As a team, the Twins have just four pitchers with better-than-average batting averages on balls in play. That's due in part to some shaky early-season defense that had trouble turning balls in play into outs, but it's also because the pitchers' high number of line drives allowed have made it overly difficult on the defenders. In simple terms, line drives are tough to convert into outs and infield flies are incredibly easy to catch, with ground balls and regular fly balls somewhere in between.
Nathan is an interesting example of the line drive-infield fly relationship in action. He has a team-worst line-drive rate of 24.1 percent, which would typically lead to all sorts of trouble. The only other Twins serving up more than 22 percent line drives are Crain, Lohse, and Silva, and they each have a BABIP over .340 and sport ERAs of 5.03, 7.48, and 7.00 respectively. How does Nathan avoid a similar fate? The easy answer is that he's simply better than they are, but there's a more complicated version.
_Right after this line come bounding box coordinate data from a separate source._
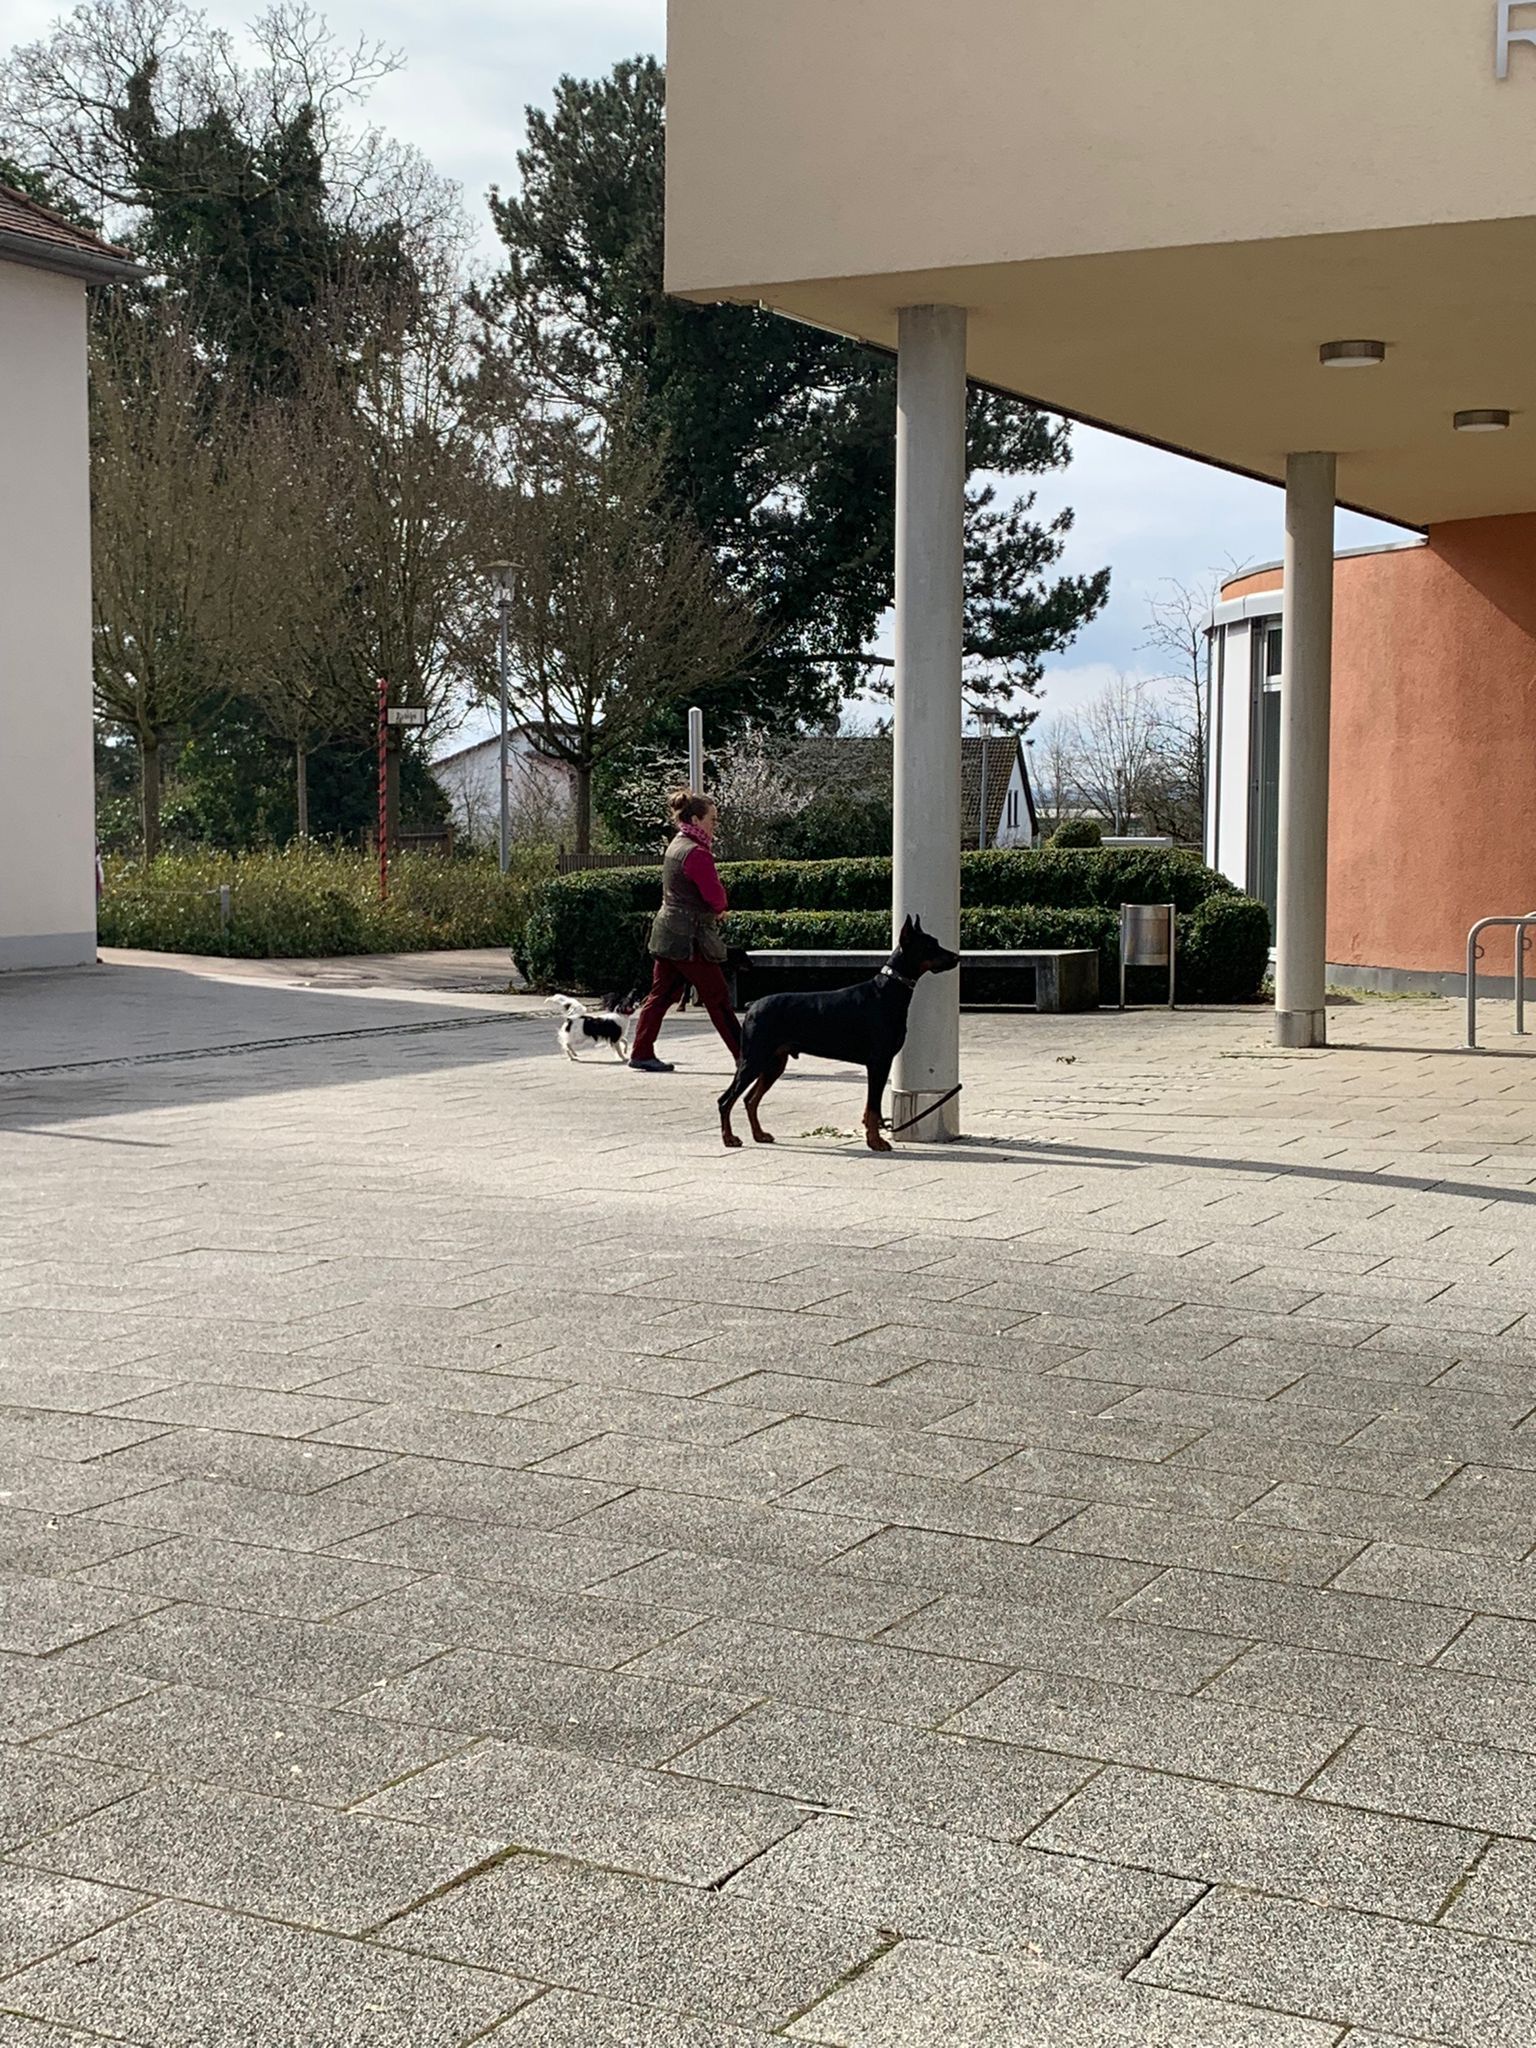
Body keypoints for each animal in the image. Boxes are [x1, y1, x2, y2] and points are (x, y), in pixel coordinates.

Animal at [717, 916, 960, 1153]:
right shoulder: (879, 1062)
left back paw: (759, 1134)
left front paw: (872, 1138)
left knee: (750, 1099)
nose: (956, 957)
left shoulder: (880, 1063)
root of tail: (752, 1006)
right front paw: (876, 1142)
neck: (889, 991)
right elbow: (873, 1107)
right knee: (725, 1100)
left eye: (936, 942)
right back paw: (729, 1138)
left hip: (774, 1063)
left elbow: (870, 1109)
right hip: (753, 1059)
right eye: (930, 946)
While Nathan has given up tons of line drives, he's made up for it by inducing a startlingly high number of infield flies. His infield-fly rate of 23.5 percent is 150 percent higher than the league average and nearly 50 percent higher than the next-closest guy on the staff, Santana. That means when Nathan allows a fly ball to be put in play--relatively rare to begin with given all the strikeouts--one-fourth of the time the defense had to do almost zero work to convert it into an out.
The bad news is that 23.5 percent is not a sustainable rate of infield flies over the long haul, but the good news is that Nathan's track record suggests his line-drive rate will come down significantly as well. Whatever the case, an overlooked aspect of both Nathan's and Santana's success is their consistent ability to induce easy-to-catch infield pop ups at a better-than-average rate.
One final thing worth noting is that Scott Baker went 2-5 with an ugly 6.06 ERA in nine starts before heading back to Triple-A, but given his component numbers he pitched quite a bit better than that. Only Santana threw more strikes than Baker's 68.5 percent, his strikeout rate was safely above the league average, and his walk rate of 3.7 percent ranked third on the team behind only Nathan and Silva.
Baker is perhaps the most extreme fly-ball pitcher on the staff, which leaves him vulnerable to some rough stretches, but his line-drive rate wasn't out of control and he induced a fair number of infield flies. If the Twins give Baker another chance in the rotation now that he's back from posting a 2.92 ERA in seven starts at Rochester, expect his pitching to "improve" significantly.